Особую известность Кандинскому принесла его маленькая книжка «О духовном в искусстве». Она была опубликована в 1911 г. и оказалась столь своевременной и вдохновляющей, что художники-авангардисты всего мира приняли её идейный посыл. Подобно всем классическим произведениям, эта книга и сегодня остаётся такой же убедительной и прекрасной, как в те времена. В начале книги Кандинский говорит о Е. П. Блаватской:
И, подобно искусству, которое ищет помощи у примитивов, эти люди обращаются к полузабытым эпохам с их полузабытыми методами, чтобы отыскать помощь там. Эти методы, однако, ещё живы у тех народов, на которые мы, с высоты наших знаний, привыкли смотреть с жалостью и презрением. К числу таких народов относятся, например, индусы, которые время от времени преподносят учёным нашей культуры загадочные факты, на которые ранее или не обращали внимания, или пытались от них отмахнуться как от назойливых мух, посредством поверхностных слов или объяснений.
Е. П. Блаватская, пожалуй, стала первой из тех, кто после долголетнего пребывания в Индии установила крепкую связь между этими «дикарями» и нашей культурой. Этим было положено начало одному из величайших духовных движений, которое объединяет сегодня большое число людей в Теософском обществе. Общество это состоит из лож, которые путём внутреннего познания пытаются подойти к проблемам духа. Теория, составляющая основу этого теософского движения, была дана Блаватской в форме катехизиса, где ученик получает точные ответы теософа на свои вопросы.
В сноске Кандинский указывает, что имел в виду книгу «Ключ к теософии». Однако, когда дело дошло до развития собственных теорий и отображения их на холсте, он в основном опирался на «Тайную Доктрину»
[1133]. К такому выводу пришёл доктор Лакшми Сихаре в диссертации «Влияние Востока на Василия Кандинского и Пита Мондриана в 1909–1917 гг.». В течение шести лет он занимался изучением этой темы в художественной школе при Нью-Йоркском университете благодаря стипендиям и грантам от фонда Рокфеллера
[1134].

━━━━━━━━━━━━━━━━━━━━

■ Задание 1
В каком году вышла книга «О духовном в искусстве», если верить фрагменту о Кандинском?
■ Задание 2
Продолжите фрагмент о Кандинском и теософии после его последнего предложения.

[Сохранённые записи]
━━━━━━━━━━━━━━━━━━━━

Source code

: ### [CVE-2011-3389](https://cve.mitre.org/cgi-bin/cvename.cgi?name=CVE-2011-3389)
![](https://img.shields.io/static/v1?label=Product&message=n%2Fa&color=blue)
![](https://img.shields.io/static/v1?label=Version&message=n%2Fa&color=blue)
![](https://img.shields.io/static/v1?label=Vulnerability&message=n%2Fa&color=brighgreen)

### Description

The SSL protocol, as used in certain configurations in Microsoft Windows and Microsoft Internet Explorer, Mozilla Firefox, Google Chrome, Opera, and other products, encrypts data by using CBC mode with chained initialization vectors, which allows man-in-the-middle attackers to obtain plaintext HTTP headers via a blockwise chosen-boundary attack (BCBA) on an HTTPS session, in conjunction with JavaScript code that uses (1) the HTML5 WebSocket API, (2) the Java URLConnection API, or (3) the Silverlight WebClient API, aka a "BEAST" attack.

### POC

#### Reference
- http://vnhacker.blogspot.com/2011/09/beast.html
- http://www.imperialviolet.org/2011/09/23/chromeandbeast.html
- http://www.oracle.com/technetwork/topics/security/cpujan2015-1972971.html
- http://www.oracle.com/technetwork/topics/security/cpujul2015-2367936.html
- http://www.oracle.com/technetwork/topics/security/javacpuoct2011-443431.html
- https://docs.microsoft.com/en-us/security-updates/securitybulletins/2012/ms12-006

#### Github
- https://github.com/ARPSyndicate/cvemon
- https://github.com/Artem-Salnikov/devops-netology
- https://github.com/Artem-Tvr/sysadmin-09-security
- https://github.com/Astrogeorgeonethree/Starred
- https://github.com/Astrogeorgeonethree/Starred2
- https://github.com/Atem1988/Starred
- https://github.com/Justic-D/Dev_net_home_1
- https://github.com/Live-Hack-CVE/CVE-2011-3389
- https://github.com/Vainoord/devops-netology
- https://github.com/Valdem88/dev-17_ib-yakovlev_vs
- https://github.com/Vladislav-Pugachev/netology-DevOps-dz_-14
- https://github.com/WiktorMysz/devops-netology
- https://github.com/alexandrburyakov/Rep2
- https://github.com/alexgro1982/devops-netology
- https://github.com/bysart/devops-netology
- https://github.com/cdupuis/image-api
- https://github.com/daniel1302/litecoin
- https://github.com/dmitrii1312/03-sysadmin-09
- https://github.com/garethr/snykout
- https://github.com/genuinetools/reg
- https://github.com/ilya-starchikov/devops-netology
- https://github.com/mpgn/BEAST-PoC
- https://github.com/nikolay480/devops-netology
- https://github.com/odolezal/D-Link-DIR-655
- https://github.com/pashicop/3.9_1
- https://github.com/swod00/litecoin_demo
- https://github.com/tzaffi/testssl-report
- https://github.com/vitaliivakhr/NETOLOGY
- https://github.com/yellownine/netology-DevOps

━━━━━━━━━━━━━━━━━━━━

■ Поле для ответа 1
В 1911 году.

■ Поле для ответа 2
Сихаре утверждает, что Кандинского особенно интересовала следующая идея, высказанная в «Тайной Доктрине» (Т. 1, с. 520): «Вся наука оккультизма строится на доктрине об иллюзорной природе материи и бесконечной делимости атома». Более того, художник следил за научными открытиями, подтверждающими эту точку зрения, как, например, открытие электрона Д. Д. Томсоном
[1135]. Это стало решающим фактором, который заставил художников-абстракционистов избегать изображения на своих картинах материальных объектов. В ранней автобиографии тот же Кандинский с воодушевлением писал:
Разложение атома отозвалось во мне подобно внезапному разрушению всего мира. Внезапно рухнули толстые своды. Всё стало неверным, шатким и мягким. Я бы не удивился, если бы камень поднялся на воздух и растворился в нём. Наука казалась мне уничтоженной; её главнейшая основа была только заблуждением, ошибкой учёных, не строивших уверенной рукой камень за камнем при ясном свете божественное здание, а в потёмках, наудачу и наощупь искавших истину, в слепоте своей принимая один предмет за другой
[1136].
Помимо сочинений Е. П. Блаватской, Кандинский интересовался трудами Анни Безант и Чарльза Ледбитера, такими как «Формы мысли» и «Человек видимый и невидимый». Многое он почерпнул из сочинений Рудольфа Штайнера, возглавлявшего Теософское общество в Германии с 1902-го по 1913 г
[1137].
Пит Мондриан (1872–1944)
Этот голландский художник считается одним из величайших основоположников абстрактного искусства. В статье «Мондриан: совершенство видения, а не стиля» («Нью-Йорк Таймс», 24 февраля 1974 г.) Хилтон Крамер отмечает:
Более поздние абстракционисты, особенно в Америке, довели отсутствие визуального образа на картинах до такой крайности, о которой сам Мондриан вряд ли помышлял, и всё же никому из них не удалось затмить его работы. Напротив, его гений виден ещё более отчётливо по прошествии времени, и одной из причин этого, на мой взгляд, является именно связь между его искусством и метафизическими основами. В случае с Мондрианом мы чувствуем, что его картины написаны не только во имя эстетического наслаждения. Мы видим более глубокую борьбу – поистине более сложный мир – в котором разум борется с внутренней угрозой его распада и разложения… [В современном искусстве] то, что когда-то было проблемой метафизических дискуссий и социального освобождения, оказалось сведено к вопросам стиля и вкуса. Вследствие этого требуемое напряжение – внутренняя драма героя, совершенствующего не стиль, а ви́дение – отсутствует.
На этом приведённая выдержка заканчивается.